_Study material_.

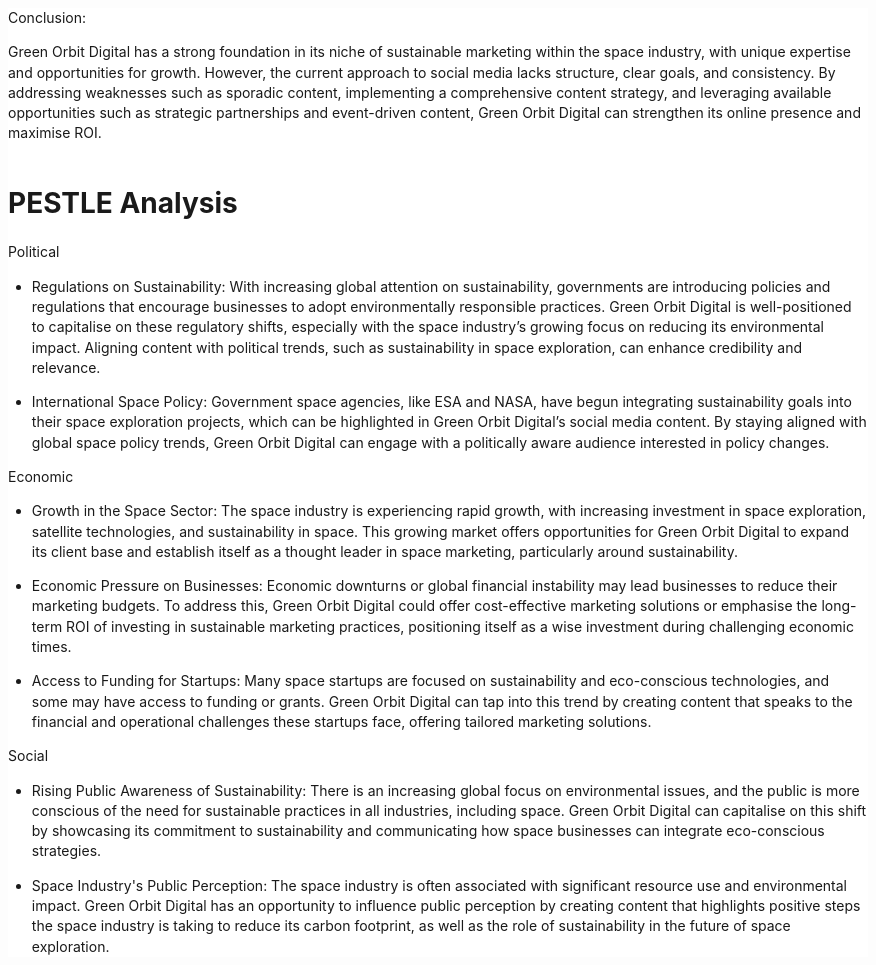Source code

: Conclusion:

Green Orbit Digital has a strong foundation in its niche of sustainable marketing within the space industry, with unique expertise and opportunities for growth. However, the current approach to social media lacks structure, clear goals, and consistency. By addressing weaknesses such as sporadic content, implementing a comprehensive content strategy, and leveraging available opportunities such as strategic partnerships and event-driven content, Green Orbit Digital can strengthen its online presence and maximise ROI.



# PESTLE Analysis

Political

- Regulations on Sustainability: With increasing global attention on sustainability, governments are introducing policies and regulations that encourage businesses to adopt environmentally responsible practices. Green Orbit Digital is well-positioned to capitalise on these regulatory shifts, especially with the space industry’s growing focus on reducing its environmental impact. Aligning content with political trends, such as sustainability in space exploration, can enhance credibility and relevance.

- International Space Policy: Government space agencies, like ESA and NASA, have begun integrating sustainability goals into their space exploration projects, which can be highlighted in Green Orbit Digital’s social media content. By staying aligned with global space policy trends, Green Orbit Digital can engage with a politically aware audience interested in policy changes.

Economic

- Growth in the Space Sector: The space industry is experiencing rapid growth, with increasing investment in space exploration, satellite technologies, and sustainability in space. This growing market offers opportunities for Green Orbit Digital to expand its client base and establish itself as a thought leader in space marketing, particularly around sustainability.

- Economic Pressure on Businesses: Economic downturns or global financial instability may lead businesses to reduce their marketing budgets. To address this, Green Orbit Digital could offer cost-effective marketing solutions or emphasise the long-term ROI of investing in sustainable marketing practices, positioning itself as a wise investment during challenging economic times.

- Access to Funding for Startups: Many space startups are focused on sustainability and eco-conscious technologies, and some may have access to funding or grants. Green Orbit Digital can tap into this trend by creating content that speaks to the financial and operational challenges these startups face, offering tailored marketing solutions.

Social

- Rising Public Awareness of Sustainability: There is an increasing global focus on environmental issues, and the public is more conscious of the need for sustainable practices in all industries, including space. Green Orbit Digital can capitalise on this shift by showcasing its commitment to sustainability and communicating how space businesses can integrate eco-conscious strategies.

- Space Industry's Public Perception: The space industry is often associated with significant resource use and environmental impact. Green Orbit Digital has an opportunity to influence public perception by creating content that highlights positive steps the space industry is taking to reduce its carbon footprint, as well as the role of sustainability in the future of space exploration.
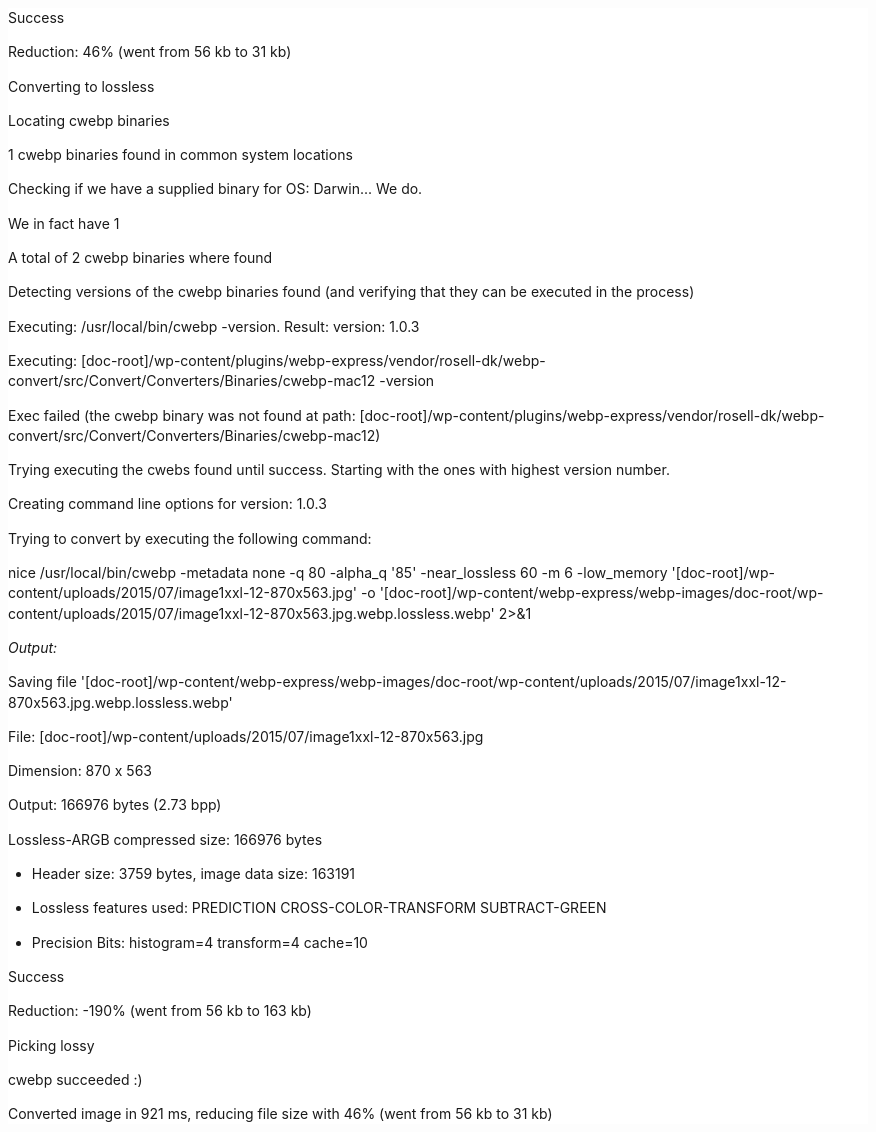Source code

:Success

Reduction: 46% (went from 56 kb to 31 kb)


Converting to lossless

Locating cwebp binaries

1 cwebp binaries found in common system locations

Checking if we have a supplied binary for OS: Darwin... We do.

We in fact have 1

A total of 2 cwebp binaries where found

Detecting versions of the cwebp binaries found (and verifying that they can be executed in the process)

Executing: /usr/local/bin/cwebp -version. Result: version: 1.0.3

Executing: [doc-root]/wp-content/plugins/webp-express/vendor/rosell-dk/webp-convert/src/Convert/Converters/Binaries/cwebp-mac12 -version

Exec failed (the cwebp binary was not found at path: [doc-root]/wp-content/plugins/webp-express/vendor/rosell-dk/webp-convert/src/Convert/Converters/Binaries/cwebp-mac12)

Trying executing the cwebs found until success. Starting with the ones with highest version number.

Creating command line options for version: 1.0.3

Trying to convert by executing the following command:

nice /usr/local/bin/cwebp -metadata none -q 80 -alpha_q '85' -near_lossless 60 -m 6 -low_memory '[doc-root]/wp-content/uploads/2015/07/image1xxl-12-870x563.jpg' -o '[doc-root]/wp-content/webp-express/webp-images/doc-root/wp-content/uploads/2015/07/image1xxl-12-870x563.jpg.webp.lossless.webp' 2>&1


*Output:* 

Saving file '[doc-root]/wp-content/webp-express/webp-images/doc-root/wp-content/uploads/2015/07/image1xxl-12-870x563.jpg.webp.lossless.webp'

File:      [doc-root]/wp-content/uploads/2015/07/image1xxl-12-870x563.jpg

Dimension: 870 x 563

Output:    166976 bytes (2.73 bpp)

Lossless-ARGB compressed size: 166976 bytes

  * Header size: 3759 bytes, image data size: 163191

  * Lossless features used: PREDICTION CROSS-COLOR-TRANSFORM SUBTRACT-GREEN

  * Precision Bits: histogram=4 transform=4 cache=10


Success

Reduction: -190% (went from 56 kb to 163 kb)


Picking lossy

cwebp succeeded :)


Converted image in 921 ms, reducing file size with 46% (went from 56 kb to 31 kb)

_Work instructions_. Any pictures should be dropped; transcribe the rest of the records above exactly.

_Solution below_.
Source code

: Conclusion:

Green Orbit Digital has a strong foundation in its niche of sustainable marketing within the space industry, with unique expertise and opportunities for growth. However, the current approach to social media lacks structure, clear goals, and consistency. By addressing weaknesses such as sporadic content, implementing a comprehensive content strategy, and leveraging available opportunities such as strategic partnerships and event-driven content, Green Orbit Digital can strengthen its online presence and maximise ROI.



# PESTLE Analysis

Political

- Regulations on Sustainability: With increasing global attention on sustainability, governments are introducing policies and regulations that encourage businesses to adopt environmentally responsible practices. Green Orbit Digital is well-positioned to capitalise on these regulatory shifts, especially with the space industry’s growing focus on reducing its environmental impact. Aligning content with political trends, such as sustainability in space exploration, can enhance credibility and relevance.

- International Space Policy: Government space agencies, like ESA and NASA, have begun integrating sustainability goals into their space exploration projects, which can be highlighted in Green Orbit Digital’s social media content. By staying aligned with global space policy trends, Green Orbit Digital can engage with a politically aware audience interested in policy changes.

Economic

- Growth in the Space Sector: The space industry is experiencing rapid growth, with increasing investment in space exploration, satellite technologies, and sustainability in space. This growing market offers opportunities for Green Orbit Digital to expand its client base and establish itself as a thought leader in space marketing, particularly around sustainability.

- Economic Pressure on Businesses: Economic downturns or global financial instability may lead businesses to reduce their marketing budgets. To address this, Green Orbit Digital could offer cost-effective marketing solutions or emphasise the long-term ROI of investing in sustainable marketing practices, positioning itself as a wise investment during challenging economic times.

- Access to Funding for Startups: Many space startups are focused on sustainability and eco-conscious technologies, and some may have access to funding or grants. Green Orbit Digital can tap into this trend by creating content that speaks to the financial and operational challenges these startups face, offering tailored marketing solutions.

Social

- Rising Public Awareness of Sustainability: There is an increasing global focus on environmental issues, and the public is more conscious of the need for sustainable practices in all industries, including space. Green Orbit Digital can capitalise on this shift by showcasing its commitment to sustainability and communicating how space businesses can integrate eco-conscious strategies.

- Space Industry's Public Perception: The space industry is often associated with significant resource use and environmental impact. Green Orbit Digital has an opportunity to influence public perception by creating content that highlights positive steps the space industry is taking to reduce its carbon footprint, as well as the role of sustainability in the future of space exploration.
Source code

:Success

Reduction: 46% (went from 56 kb to 31 kb)


Converting to lossless

Locating cwebp binaries

1 cwebp binaries found in common system locations

Checking if we have a supplied binary for OS: Darwin... We do.

We in fact have 1

A total of 2 cwebp binaries where found

Detecting versions of the cwebp binaries found (and verifying that they can be executed in the process)

Executing: /usr/local/bin/cwebp -version. Result: version: 1.0.3

Executing: [doc-root]/wp-content/plugins/webp-express/vendor/rosell-dk/webp-convert/src/Convert/Converters/Binaries/cwebp-mac12 -version

Exec failed (the cwebp binary was not found at path: [doc-root]/wp-content/plugins/webp-express/vendor/rosell-dk/webp-convert/src/Convert/Converters/Binaries/cwebp-mac12)

Trying executing the cwebs found until success. Starting with the ones with highest version number.

Creating command line options for version: 1.0.3

Trying to convert by executing the following command:

nice /usr/local/bin/cwebp -metadata none -q 80 -alpha_q '85' -near_lossless 60 -m 6 -low_memory '[doc-root]/wp-content/uploads/2015/07/image1xxl-12-870x563.jpg' -o '[doc-root]/wp-content/webp-express/webp-images/doc-root/wp-content/uploads/2015/07/image1xxl-12-870x563.jpg.webp.lossless.webp' 2>&1


*Output:* 

Saving file '[doc-root]/wp-content/webp-express/webp-images/doc-root/wp-content/uploads/2015/07/image1xxl-12-870x563.jpg.webp.lossless.webp'

File:      [doc-root]/wp-content/uploads/2015/07/image1xxl-12-870x563.jpg

Dimension: 870 x 563

Output:    166976 bytes (2.73 bpp)

Lossless-ARGB compressed size: 166976 bytes

  * Header size: 3759 bytes, image data size: 163191

  * Lossless features used: PREDICTION CROSS-COLOR-TRANSFORM SUBTRACT-GREEN

  * Precision Bits: histogram=4 transform=4 cache=10


Success

Reduction: -190% (went from 56 kb to 163 kb)


Picking lossy

cwebp succeeded :)


Converted image in 921 ms, reducing file size with 46% (went from 56 kb to 31 kb)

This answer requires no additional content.